Some items |
+++

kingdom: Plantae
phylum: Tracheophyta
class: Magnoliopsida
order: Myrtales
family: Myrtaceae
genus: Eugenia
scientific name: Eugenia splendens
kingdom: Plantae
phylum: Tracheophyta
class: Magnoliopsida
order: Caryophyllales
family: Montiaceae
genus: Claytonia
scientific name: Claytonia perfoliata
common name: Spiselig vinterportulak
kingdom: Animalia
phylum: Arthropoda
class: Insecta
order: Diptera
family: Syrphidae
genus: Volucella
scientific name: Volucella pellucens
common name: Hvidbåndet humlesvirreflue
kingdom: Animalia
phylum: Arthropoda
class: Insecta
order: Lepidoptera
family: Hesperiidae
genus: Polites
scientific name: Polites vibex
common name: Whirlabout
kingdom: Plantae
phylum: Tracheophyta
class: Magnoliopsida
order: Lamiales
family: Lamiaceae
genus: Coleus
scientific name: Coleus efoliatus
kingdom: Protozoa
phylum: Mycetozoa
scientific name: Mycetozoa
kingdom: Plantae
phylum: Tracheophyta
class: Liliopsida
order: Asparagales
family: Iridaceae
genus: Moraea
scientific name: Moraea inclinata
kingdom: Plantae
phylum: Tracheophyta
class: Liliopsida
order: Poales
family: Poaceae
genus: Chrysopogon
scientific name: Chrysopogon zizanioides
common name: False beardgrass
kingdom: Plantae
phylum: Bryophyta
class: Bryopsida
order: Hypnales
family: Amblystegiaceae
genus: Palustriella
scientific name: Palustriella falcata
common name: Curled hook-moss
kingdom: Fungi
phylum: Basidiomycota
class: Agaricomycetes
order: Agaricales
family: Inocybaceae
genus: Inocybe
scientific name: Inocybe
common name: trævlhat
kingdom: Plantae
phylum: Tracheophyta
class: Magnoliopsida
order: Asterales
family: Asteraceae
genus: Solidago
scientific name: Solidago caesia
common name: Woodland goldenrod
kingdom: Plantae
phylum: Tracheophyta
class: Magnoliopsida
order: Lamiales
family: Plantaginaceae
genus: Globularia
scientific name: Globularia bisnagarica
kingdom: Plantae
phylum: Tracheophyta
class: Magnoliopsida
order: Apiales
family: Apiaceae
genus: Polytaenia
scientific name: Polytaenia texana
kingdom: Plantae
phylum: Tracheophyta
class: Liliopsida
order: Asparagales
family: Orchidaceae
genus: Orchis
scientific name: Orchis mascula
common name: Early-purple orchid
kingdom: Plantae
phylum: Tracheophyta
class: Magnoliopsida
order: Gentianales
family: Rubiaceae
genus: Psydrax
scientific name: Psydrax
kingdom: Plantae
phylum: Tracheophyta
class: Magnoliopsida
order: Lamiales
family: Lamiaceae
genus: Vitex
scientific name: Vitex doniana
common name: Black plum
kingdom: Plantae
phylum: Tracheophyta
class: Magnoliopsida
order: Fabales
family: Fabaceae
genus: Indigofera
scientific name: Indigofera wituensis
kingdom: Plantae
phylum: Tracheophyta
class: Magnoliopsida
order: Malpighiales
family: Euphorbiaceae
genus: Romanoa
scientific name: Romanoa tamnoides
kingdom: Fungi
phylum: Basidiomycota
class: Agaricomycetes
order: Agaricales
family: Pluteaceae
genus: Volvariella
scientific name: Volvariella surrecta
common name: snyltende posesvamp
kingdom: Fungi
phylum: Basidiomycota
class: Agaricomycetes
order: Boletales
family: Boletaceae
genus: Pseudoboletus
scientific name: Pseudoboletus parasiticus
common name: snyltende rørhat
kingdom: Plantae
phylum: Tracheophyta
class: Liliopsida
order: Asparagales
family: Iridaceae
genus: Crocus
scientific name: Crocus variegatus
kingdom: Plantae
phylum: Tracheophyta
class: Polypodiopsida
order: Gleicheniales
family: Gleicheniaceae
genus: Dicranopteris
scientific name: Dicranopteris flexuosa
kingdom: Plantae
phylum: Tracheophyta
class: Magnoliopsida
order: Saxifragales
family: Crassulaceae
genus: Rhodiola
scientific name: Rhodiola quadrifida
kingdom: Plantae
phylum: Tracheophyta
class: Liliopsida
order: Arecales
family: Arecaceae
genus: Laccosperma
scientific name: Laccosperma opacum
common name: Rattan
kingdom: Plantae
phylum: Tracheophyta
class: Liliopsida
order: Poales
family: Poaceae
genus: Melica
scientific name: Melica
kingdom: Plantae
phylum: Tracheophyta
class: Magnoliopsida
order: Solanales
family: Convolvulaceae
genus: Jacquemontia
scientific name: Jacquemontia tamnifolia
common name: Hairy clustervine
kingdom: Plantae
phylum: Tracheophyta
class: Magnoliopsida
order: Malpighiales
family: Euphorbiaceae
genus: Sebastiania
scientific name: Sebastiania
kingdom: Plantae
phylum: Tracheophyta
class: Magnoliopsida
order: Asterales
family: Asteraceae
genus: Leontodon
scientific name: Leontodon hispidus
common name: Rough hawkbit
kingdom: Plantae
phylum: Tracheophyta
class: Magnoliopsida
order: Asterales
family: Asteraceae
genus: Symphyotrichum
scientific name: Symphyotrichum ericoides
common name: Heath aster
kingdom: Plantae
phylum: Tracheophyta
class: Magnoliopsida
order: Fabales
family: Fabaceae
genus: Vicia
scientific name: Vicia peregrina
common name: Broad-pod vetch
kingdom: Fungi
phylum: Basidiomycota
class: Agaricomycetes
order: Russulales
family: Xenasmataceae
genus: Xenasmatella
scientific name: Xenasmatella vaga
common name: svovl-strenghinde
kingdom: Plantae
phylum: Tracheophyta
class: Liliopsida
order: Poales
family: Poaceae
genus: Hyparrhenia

+++

TASK DIRECTIONS |
Edit the items above so that "common name" becomes "vernacular name" throughout, and reproduce every line with no other change.

REPLY TO THE TASK |
kingdom: Plantae
phylum: Tracheophyta
class: Magnoliopsida
order: Myrtales
family: Myrtaceae
genus: Eugenia
scientific name: Eugenia splendens
kingdom: Plantae
phylum: Tracheophyta
class: Magnoliopsida
order: Caryophyllales
family: Montiaceae
genus: Claytonia
scientific name: Claytonia perfoliata
vernacular name: Spiselig vinterportulak
kingdom: Animalia
phylum: Arthropoda
class: Insecta
order: Diptera
family: Syrphidae
genus: Volucella
scientific name: Volucella pellucens
vernacular name: Hvidbåndet humlesvirreflue
kingdom: Animalia
phylum: Arthropoda
class: Insecta
order: Lepidoptera
family: Hesperiidae
genus: Polites
scientific name: Polites vibex
vernacular name: Whirlabout
kingdom: Plantae
phylum: Tracheophyta
class: Magnoliopsida
order: Lamiales
family: Lamiaceae
genus: Coleus
scientific name: Coleus efoliatus
kingdom: Protozoa
phylum: Mycetozoa
scientific name: Mycetozoa
kingdom: Plantae
phylum: Tracheophyta
class: Liliopsida
order: Asparagales
family: Iridaceae
genus: Moraea
scientific name: Moraea inclinata
kingdom: Plantae
phylum: Tracheophyta
class: Liliopsida
order: Poales
family: Poaceae
genus: Chrysopogon
scientific name: Chrysopogon zizanioides
vernacular name: False beardgrass
kingdom: Plantae
phylum: Bryophyta
class: Bryopsida
order: Hypnales
family: Amblystegiaceae
genus: Palustriella
scientific name: Palustriella falcata
vernacular name: Curled hook-moss
kingdom: Fungi
phylum: Basidiomycota
class: Agaricomycetes
order: Agaricales
family: Inocybaceae
genus: Inocybe
scientific name: Inocybe
vernacular name: trævlhat
kingdom: Plantae
phylum: Tracheophyta
class: Magnoliopsida
order: Asterales
family: Asteraceae
genus: Solidago
scientific name: Solidago caesia
vernacular name: Woodland goldenrod
kingdom: Plantae
phylum: Tracheophyta
class: Magnoliopsida
order: Lamiales
family: Plantaginaceae
genus: Globularia
scientific name: Globularia bisnagarica
kingdom: Plantae
phylum: Tracheophyta
class: Magnoliopsida
order: Apiales
family: Apiaceae
genus: Polytaenia
scientific name: Polytaenia texana
kingdom: Plantae
phylum: Tracheophyta
class: Liliopsida
order: Asparagales
family: Orchidaceae
genus: Orchis
scientific name: Orchis mascula
vernacular name: Early-purple orchid
kingdom: Plantae
phylum: Tracheophyta
class: Magnoliopsida
order: Gentianales
family: Rubiaceae
genus: Psydrax
scientific name: Psydrax
kingdom: Plantae
phylum: Tracheophyta
class: Magnoliopsida
order: Lamiales
family: Lamiaceae
genus: Vitex
scientific name: Vitex doniana
vernacular name: Black plum
kingdom: Plantae
phylum: Tracheophyta
class: Magnoliopsida
order: Fabales
family: Fabaceae
genus: Indigofera
scientific name: Indigofera wituensis
kingdom: Plantae
phylum: Tracheophyta
class: Magnoliopsida
order: Malpighiales
family: Euphorbiaceae
genus: Romanoa
scientific name: Romanoa tamnoides
kingdom: Fungi
phylum: Basidiomycota
class: Agaricomycetes
order: Agaricales
family: Pluteaceae
genus: Volvariella
scientific name: Volvariella surrecta
vernacular name: snyltende posesvamp
kingdom: Fungi
phylum: Basidiomycota
class: Agaricomycetes
order: Boletales
family: Boletaceae
genus: Pseudoboletus
scientific name: Pseudoboletus parasiticus
vernacular name: snyltende rørhat
kingdom: Plantae
phylum: Tracheophyta
class: Liliopsida
order: Asparagales
family: Iridaceae
genus: Crocus
scientific name: Crocus variegatus
kingdom: Plantae
phylum: Tracheophyta
class: Polypodiopsida
order: Gleicheniales
family: Gleicheniaceae
genus: Dicranopteris
scientific name: Dicranopteris flexuosa
kingdom: Plantae
phylum: Tracheophyta
class: Magnoliopsida
order: Saxifragales
family: Crassulaceae
genus: Rhodiola
scientific name: Rhodiola quadrifida
kingdom: Plantae
phylum: Tracheophyta
class: Liliopsida
order: Arecales
family: Arecaceae
genus: Laccosperma
scientific name: Laccosperma opacum
vernacular name: Rattan
kingdom: Plantae
phylum: Tracheophyta
class: Liliopsida
order: Poales
family: Poaceae
genus: Melica
scientific name: Melica
kingdom: Plantae
phylum: Tracheophyta
class: Magnoliopsida
order: Solanales
family: Convolvulaceae
genus: Jacquemontia
scientific name: Jacquemontia tamnifolia
vernacular name: Hairy clustervine
kingdom: Plantae
phylum: Tracheophyta
class: Magnoliopsida
order: Malpighiales
family: Euphorbiaceae
genus: Sebastiania
scientific name: Sebastiania
kingdom: Plantae
phylum: Tracheophyta
class: Magnoliopsida
order: Asterales
family: Asteraceae
genus: Leontodon
scientific name: Leontodon hispidus
vernacular name: Rough hawkbit
kingdom: Plantae
phylum: Tracheophyta
class: Magnoliopsida
order: Asterales
family: Asteraceae
genus: Symphyotrichum
scientific name: Symphyotrichum ericoides
vernacular name: Heath aster
kingdom: Plantae
phylum: Tracheophyta
class: Magnoliopsida
order: Fabales
family: Fabaceae
genus: Vicia
scientific name: Vicia peregrina
vernacular name: Broad-pod vetch
kingdom: Fungi
phylum: Basidiomycota
class: Agaricomycetes
order: Russulales
family: Xenasmataceae
genus: Xenasmatella
scientific name: Xenasmatella vaga
vernacular name: svovl-strenghinde
kingdom: Plantae
phylum: Tracheophyta
class: Liliopsida
order: Poales
family: Poaceae
genus: Hyparrhenia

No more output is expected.